**Work request:**
Each of the lines below must be restated exactly.

------

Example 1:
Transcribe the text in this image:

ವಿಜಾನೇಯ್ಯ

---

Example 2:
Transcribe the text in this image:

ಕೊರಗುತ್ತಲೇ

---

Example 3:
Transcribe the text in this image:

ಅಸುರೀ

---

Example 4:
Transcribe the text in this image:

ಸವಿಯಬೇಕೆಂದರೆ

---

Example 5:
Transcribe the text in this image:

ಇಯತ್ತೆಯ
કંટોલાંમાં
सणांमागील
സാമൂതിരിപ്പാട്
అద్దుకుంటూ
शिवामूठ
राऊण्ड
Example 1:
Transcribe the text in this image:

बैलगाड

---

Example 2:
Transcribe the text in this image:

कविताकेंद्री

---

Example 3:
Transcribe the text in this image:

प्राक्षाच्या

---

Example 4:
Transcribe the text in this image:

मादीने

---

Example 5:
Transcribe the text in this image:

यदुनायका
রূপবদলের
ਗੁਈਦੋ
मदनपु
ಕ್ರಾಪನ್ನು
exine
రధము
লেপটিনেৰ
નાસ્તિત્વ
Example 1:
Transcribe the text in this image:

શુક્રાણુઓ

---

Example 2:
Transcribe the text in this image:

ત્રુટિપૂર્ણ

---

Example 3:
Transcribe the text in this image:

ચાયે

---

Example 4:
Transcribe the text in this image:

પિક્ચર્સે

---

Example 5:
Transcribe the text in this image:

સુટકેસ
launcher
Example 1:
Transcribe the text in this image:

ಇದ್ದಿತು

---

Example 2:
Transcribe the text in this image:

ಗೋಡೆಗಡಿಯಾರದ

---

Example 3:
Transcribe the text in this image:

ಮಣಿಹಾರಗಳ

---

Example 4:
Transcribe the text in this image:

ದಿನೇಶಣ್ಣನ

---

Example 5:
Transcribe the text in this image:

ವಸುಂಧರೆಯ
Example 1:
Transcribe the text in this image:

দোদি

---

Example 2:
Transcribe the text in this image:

------

**Response to the task:**
Example 1:
Transcribe the text in this image:

ವಿಜಾನೇಯ್ಯ

---

Example 2:
Transcribe the text in this image:

ಕೊರಗುತ್ತಲೇ

---

Example 3:
Transcribe the text in this image:

ಅಸುರೀ

---

Example 4:
Transcribe the text in this image:

ಸವಿಯಬೇಕೆಂದರೆ

---

Example 5:
Transcribe the text in this image:

ಇಯತ್ತೆಯ
કંટોલાંમાં
सणांमागील
സാമൂതിരിപ്പാട്
అద్దుకుంటూ
शिवामूठ
राऊण्ड
Example 1:
Transcribe the text in this image:

बैलगाड

---

Example 2:
Transcribe the text in this image:

कविताकेंद्री

---

Example 3:
Transcribe the text in this image:

प्राक्षाच्या

---

Example 4:
Transcribe the text in this image:

मादीने

---

Example 5:
Transcribe the text in this image:

यदुनायका
রূপবদলের
ਗੁਈਦੋ
मदनपु
ಕ್ರಾಪನ್ನು
exine
రధము
লেপটিনেৰ
નાસ્તિત્વ
Example 1:
Transcribe the text in this image:

શુક્રાણુઓ

---

Example 2:
Transcribe the text in this image:

ત્રુટિપૂર્ણ

---

Example 3:
Transcribe the text in this image:

ચાયે

---

Example 4:
Transcribe the text in this image:

પિક્ચર્સે

---

Example 5:
Transcribe the text in this image:

સુટકેસ
launcher
Example 1:
Transcribe the text in this image:

ಇದ್ದಿತು

---

Example 2:
Transcribe the text in this image:

ಗೋಡೆಗಡಿಯಾರದ

---

Example 3:
Transcribe the text in this image:

ಮಣಿಹಾರಗಳ

---

Example 4:
Transcribe the text in this image:

ದಿನೇಶಣ್ಣನ

---

Example 5:
Transcribe the text in this image:

ವಸುಂಧರೆಯ
Example 1:
Transcribe the text in this image:

দোদি

---

Example 2:
Transcribe the text in this image:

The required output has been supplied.